Transcribe nothing but the lines from the one with "節分の献立の副菜にぴったりのレシピです。" to the end of the entries, both included, keeping each exact and leaving every picture out.

Start of Data shown

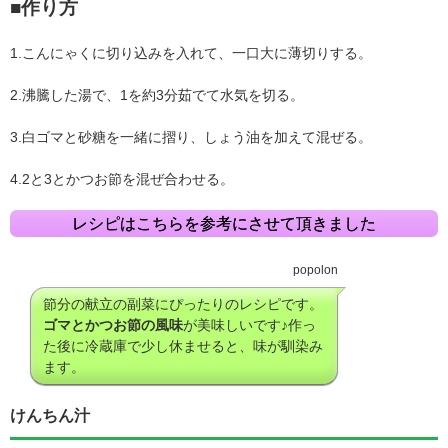
■作り方
1.こんにゃくに切り込みを入れて、一口大に薄切りする。
2.沸騰した湯で、1を約3分茹でて水気を切る。
3.白ゴマと砂糖を一緒に摺り、しょう油を加えて混ぜる。
4.2と3とかつお節を混ぜ合わせる。
レシピはこちらを参考にさせて頂きました
popolon
節分の献立の副菜にぴったりのレシピです。
ゴマとかつお節の風味
が美味しいです♪作っ
た後に冷蔵庫で少し休ませると、味が馴染み
ます。
けんちん汁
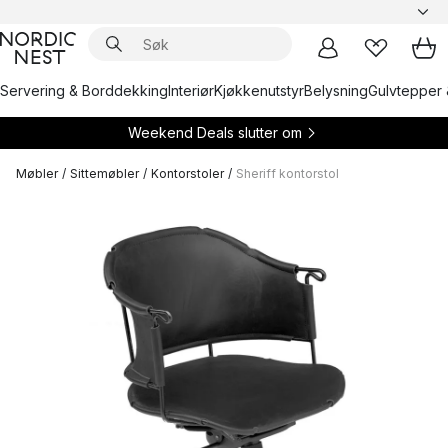
Servering & Borddekking
Interiør
Kjøkkenutstyr
Belysning
Gulvtepper 
Weekend Deals slutter om
Møbler
/
Sittemøbler
/
Kontorstoler
/
Sheriff kontorstol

End of Data shown

## Answer to this exercise
節分の献立の副菜にぴったりのレシピです。
ゴマとかつお節の風味
が美味しいです♪作っ
た後に冷蔵庫で少し休ませると、味が馴染み
ます。
けんちん汁
Servering & Borddekking
Interiør
Kjøkkenutstyr
Belysning
Gulvtepper 
Weekend Deals slutter om
Møbler
/
Sittemøbler
/
Kontorstoler
/
Sheriff kontorstol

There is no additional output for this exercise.